Instruction: Would you please write out each entry precisely as given?

Recorded data section start

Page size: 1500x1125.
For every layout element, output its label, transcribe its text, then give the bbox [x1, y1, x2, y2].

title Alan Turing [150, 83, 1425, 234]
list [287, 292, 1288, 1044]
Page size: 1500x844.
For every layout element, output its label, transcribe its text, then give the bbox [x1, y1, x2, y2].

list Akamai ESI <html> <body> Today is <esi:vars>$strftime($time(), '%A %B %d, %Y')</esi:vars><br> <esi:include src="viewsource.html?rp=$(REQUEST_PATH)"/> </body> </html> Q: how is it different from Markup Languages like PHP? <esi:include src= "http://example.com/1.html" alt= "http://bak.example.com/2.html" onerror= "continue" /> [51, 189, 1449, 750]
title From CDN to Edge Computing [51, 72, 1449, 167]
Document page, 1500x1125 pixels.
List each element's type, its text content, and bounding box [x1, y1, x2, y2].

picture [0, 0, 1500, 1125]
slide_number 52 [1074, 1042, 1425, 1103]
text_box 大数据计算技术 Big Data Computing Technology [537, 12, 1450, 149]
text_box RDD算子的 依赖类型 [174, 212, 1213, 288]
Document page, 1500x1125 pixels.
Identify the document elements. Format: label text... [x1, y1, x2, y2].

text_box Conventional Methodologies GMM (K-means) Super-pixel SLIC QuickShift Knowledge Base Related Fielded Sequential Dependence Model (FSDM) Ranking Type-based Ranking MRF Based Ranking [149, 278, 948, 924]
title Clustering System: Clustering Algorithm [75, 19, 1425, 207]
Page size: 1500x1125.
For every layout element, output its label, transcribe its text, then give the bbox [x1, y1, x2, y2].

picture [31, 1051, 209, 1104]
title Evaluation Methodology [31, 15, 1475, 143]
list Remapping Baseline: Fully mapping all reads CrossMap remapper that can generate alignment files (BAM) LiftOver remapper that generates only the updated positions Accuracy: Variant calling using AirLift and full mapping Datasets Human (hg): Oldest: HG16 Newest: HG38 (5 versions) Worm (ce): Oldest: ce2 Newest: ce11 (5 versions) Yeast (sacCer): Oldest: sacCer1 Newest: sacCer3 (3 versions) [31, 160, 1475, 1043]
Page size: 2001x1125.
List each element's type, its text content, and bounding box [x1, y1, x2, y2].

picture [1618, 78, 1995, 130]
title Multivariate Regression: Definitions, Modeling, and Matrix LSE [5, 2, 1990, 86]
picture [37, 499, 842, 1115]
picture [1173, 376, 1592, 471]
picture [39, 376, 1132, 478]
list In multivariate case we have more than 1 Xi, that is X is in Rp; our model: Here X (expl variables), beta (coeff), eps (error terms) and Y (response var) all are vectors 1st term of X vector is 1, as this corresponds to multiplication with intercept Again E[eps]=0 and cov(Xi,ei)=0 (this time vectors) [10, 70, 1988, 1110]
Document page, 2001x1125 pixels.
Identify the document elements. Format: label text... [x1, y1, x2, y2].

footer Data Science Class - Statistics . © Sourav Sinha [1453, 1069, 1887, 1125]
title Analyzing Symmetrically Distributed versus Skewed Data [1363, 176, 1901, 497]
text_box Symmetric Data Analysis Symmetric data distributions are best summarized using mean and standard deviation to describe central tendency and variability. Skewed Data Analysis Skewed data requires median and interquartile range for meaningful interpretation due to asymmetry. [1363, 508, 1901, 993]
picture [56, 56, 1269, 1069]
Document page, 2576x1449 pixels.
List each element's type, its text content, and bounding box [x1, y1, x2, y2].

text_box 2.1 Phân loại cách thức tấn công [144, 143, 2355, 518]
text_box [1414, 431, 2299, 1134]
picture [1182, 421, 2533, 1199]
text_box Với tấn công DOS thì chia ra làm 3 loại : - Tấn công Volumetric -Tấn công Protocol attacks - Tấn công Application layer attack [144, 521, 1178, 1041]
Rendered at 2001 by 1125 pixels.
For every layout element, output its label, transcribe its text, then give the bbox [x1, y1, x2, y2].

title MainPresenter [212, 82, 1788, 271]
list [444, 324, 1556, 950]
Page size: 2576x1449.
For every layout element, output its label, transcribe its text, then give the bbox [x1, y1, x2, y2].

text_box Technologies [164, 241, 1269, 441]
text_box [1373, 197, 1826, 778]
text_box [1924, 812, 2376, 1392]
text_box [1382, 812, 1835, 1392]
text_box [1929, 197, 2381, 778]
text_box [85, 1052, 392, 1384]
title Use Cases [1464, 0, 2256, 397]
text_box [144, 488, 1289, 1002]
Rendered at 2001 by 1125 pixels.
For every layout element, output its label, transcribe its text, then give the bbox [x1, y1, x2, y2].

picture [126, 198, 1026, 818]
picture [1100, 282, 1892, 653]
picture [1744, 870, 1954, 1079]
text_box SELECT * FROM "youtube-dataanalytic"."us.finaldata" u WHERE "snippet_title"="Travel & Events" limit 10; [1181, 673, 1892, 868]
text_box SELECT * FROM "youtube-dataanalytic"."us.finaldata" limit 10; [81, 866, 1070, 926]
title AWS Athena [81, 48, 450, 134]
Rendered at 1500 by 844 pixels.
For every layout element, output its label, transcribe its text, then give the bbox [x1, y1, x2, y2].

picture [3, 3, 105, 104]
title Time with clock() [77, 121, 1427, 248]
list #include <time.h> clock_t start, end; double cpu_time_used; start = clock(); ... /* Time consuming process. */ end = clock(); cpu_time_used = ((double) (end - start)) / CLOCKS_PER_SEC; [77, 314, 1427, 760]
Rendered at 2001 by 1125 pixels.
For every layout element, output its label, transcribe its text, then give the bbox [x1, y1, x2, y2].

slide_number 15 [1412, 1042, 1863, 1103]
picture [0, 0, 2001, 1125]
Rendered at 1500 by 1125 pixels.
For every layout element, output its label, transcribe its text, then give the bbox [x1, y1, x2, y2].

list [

Recorded data section end

Answer:
Page size: 1500x1125.
For every layout element, output its label, transcribe its text, then give the bbox [x1, y1, x2, y2].

title Alan Turing [150, 83, 1425, 234]
list [287, 292, 1288, 1044]
Page size: 1500x844.
For every layout element, output its label, transcribe its text, then give the bbox [x1, y1, x2, y2].

list Akamai ESI <html> <body> Today is <esi:vars>$strftime($time(), '%A %B %d, %Y')</esi:vars><br> <esi:include src="viewsource.html?rp=$(REQUEST_PATH)"/> </body> </html> Q: how is it different from Markup Languages like PHP? <esi:include src= "http://example.com/1.html" alt= "http://bak.example.com/2.html" onerror= "continue" /> [51, 189, 1449, 750]
title From CDN to Edge Computing [51, 72, 1449, 167]
Document page, 1500x1125 pixels.
List each element's type, its text content, and bounding box [x1, y1, x2, y2].

picture [0, 0, 1500, 1125]
slide_number 52 [1074, 1042, 1425, 1103]
text_box 大数据计算技术 Big Data Computing Technology [537, 12, 1450, 149]
text_box RDD算子的 依赖类型 [174, 212, 1213, 288]
Document page, 1500x1125 pixels.
Identify the document elements. Format: label text... [x1, y1, x2, y2].

text_box Conventional Methodologies GMM (K-means) Super-pixel SLIC QuickShift Knowledge Base Related Fielded Sequential Dependence Model (FSDM) Ranking Type-based Ranking MRF Based Ranking [149, 278, 948, 924]
title Clustering System: Clustering Algorithm [75, 19, 1425, 207]
Page size: 1500x1125.
For every layout element, output its label, transcribe its text, then give the bbox [x1, y1, x2, y2].

picture [31, 1051, 209, 1104]
title Evaluation Methodology [31, 15, 1475, 143]
list Remapping Baseline: Fully mapping all reads CrossMap remapper that can generate alignment files (BAM) LiftOver remapper that generates only the updated positions Accuracy: Variant calling using AirLift and full mapping Datasets Human (hg): Oldest: HG16 Newest: HG38 (5 versions) Worm (ce): Oldest: ce2 Newest: ce11 (5 versions) Yeast (sacCer): Oldest: sacCer1 Newest: sacCer3 (3 versions) [31, 160, 1475, 1043]
Page size: 2001x1125.
List each element's type, its text content, and bounding box [x1, y1, x2, y2].

picture [1618, 78, 1995, 130]
title Multivariate Regression: Definitions, Modeling, and Matrix LSE [5, 2, 1990, 86]
picture [37, 499, 842, 1115]
picture [1173, 376, 1592, 471]
picture [39, 376, 1132, 478]
list In multivariate case we have more than 1 Xi, that is X is in Rp; our model: Here X (expl variables), beta (coeff), eps (error terms) and Y (response var) all are vectors 1st term of X vector is 1, as this corresponds to multiplication with intercept Again E[eps]=0 and cov(Xi,ei)=0 (this time vectors) [10, 70, 1988, 1110]
Document page, 2001x1125 pixels.
Identify the document elements. Format: label text... [x1, y1, x2, y2].

footer Data Science Class - Statistics . © Sourav Sinha [1453, 1069, 1887, 1125]
title Analyzing Symmetrically Distributed versus Skewed Data [1363, 176, 1901, 497]
text_box Symmetric Data Analysis Symmetric data distributions are best summarized using mean and standard deviation to describe central tendency and variability. Skewed Data Analysis Skewed data requires median and interquartile range for meaningful interpretation due to asymmetry. [1363, 508, 1901, 993]
picture [56, 56, 1269, 1069]
Document page, 2576x1449 pixels.
List each element's type, its text content, and bounding box [x1, y1, x2, y2].

text_box 2.1 Phân loại cách thức tấn công [144, 143, 2355, 518]
text_box [1414, 431, 2299, 1134]
picture [1182, 421, 2533, 1199]
text_box Với tấn công DOS thì chia ra làm 3 loại : - Tấn công Volumetric -Tấn công Protocol attacks - Tấn công Application layer attack [144, 521, 1178, 1041]
Rendered at 2001 by 1125 pixels.
For every layout element, output its label, transcribe its text, then give the bbox [x1, y1, x2, y2].

title MainPresenter [212, 82, 1788, 271]
list [444, 324, 1556, 950]
Page size: 2576x1449.
For every layout element, output its label, transcribe its text, then give the bbox [x1, y1, x2, y2].

text_box Technologies [164, 241, 1269, 441]
text_box [1373, 197, 1826, 778]
text_box [1924, 812, 2376, 1392]
text_box [1382, 812, 1835, 1392]
text_box [1929, 197, 2381, 778]
text_box [85, 1052, 392, 1384]
title Use Cases [1464, 0, 2256, 397]
text_box [144, 488, 1289, 1002]
Rendered at 2001 by 1125 pixels.
For every layout element, output its label, transcribe its text, then give the bbox [x1, y1, x2, y2].

picture [126, 198, 1026, 818]
picture [1100, 282, 1892, 653]
picture [1744, 870, 1954, 1079]
text_box SELECT * FROM "youtube-dataanalytic"."us.finaldata" u WHERE "snippet_title"="Travel & Events" limit 10; [1181, 673, 1892, 868]
text_box SELECT * FROM "youtube-dataanalytic"."us.finaldata" limit 10; [81, 866, 1070, 926]
title AWS Athena [81, 48, 450, 134]
Rendered at 1500 by 844 pixels.
For every layout element, output its label, transcribe its text, then give the bbox [x1, y1, x2, y2].

picture [3, 3, 105, 104]
title Time with clock() [77, 121, 1427, 248]
list #include <time.h> clock_t start, end; double cpu_time_used; start = clock(); ... /* Time consuming process. */ end = clock(); cpu_time_used = ((double) (end - start)) / CLOCKS_PER_SEC; [77, 314, 1427, 760]
Rendered at 2001 by 1125 pixels.
For every layout element, output its label, transcribe its text, then give the bbox [x1, y1, x2, y2].

slide_number 15 [1412, 1042, 1863, 1103]
picture [0, 0, 2001, 1125]
Rendered at 1500 by 1125 pixels.
For every layout element, output its label, transcribe its text, then give the bbox [x1, y1, x2, y2].

list [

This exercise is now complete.